Passage
=== Section Start ===

The conclusion of the last musical quarter of the year feels like a festive farewell. It makes you cry much less than Grogu and Din Djarin's farewell in the closing episode of The Mandalorian, but nevertheless draws you into the whirlwind of dervish-like dancing much better than the press conference of the capital region's corona coordination task force.


The accompanying fourth quarter report was slipped onto the market in an inconspicuous brown paper bag, peeking out from behind eyeholes cut into a newspaper. Although neither I nor the company I represent have any reason to be ashamed of the result, on the contrary. It really was delightfully perky, springy and – in full measure – unbowed in all its purpleness. Still, it felt somehow wrong to be happy about our fortune.


From the Q4 list, it feels appropriate to mention, for example, the Australian-Japanese sibling duo Lastlings, who released their excellent debut album in November, and from whom we dare to predict future greatness. Such is the effortless sophistication with which they combine pop and club sounds. Our credit portfolio manager urged us to invest heavily in them, and we've gotten used to trusting him in such matters. Previously, our company was notorious for the poor management and outright misplacement of portfolios. Over the years, we've also lost many precious memories, casual conversations, two Finnish student caps on May Day when completely schnockered, and maybe even half of our lives so far in poop-flavoured hangover mornings and irrational scruples. On the other hand, as CEO, I'm also known in our little morning coffee conversations as an extremely sharp dresser and my reputation as a self-polluter of the masturbatory kind is the strongest in the city, so I think we've made at least some right choices.


In addition to our selections for Top Tunes of the Month for October and November, we would also like to pay attention to Dubstar, who continued on a brilliant streak with the second single after their comeback, to two excellent cover versions – OMD's Souvenir and New Order's True Faith – and the continuous winning streak of both Kylie and Steps. Listening to all these has put me in such a state of arousal that I've had to think about things that prolong my endurance, such as baseball, a documentary about the war reparations between Finland and the Soviet Union, the constant flow of Werther's Original cream candies on offer at Grandma's, and former president Tarja Halonen.


You won't be able to get a sundial like this from the local Bauhaus DIY Superstore.

The songs have sometimes led me to daydream about the moment when a sultry female knocks on the door, whose pert little nose, big hat and fully exposed kneecaps leave little room for imagination. She would sit on the edge of the table and light a cicarillo in her cigarette holder, from which the smoke would spiral up, swirling into the ceiling fan. At the same time, through the open window, you could hear the newspaper boy screeching: the stock market had collapsed just then, in those quiet afternoon hours. The nation crumbled under the weight of prohibition and chewing gum that lost its flavour much too quickly, somewhere far away an airship crashed and I nervously dropped my sarnie on the floor. Butter side down, how else.

=== Section End ===

Provided material

=== Section Start ===

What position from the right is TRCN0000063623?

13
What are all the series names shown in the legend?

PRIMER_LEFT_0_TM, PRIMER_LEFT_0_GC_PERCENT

=== Section End ===

Task objective
Answer each question below from the music review, numbering your answers to match.
1. Which sibling duo released their debut album in November?
2. Which two songs are named as excellent cover versions?
3. In the daydream, what did the writer drop on the floor, and which side landed down?

Result of the exercise
1. Lastlings, an Australian-Japanese duo.
2. OMD's Souvenir and New Order's True Faith.
3. A sarnie, butter side down.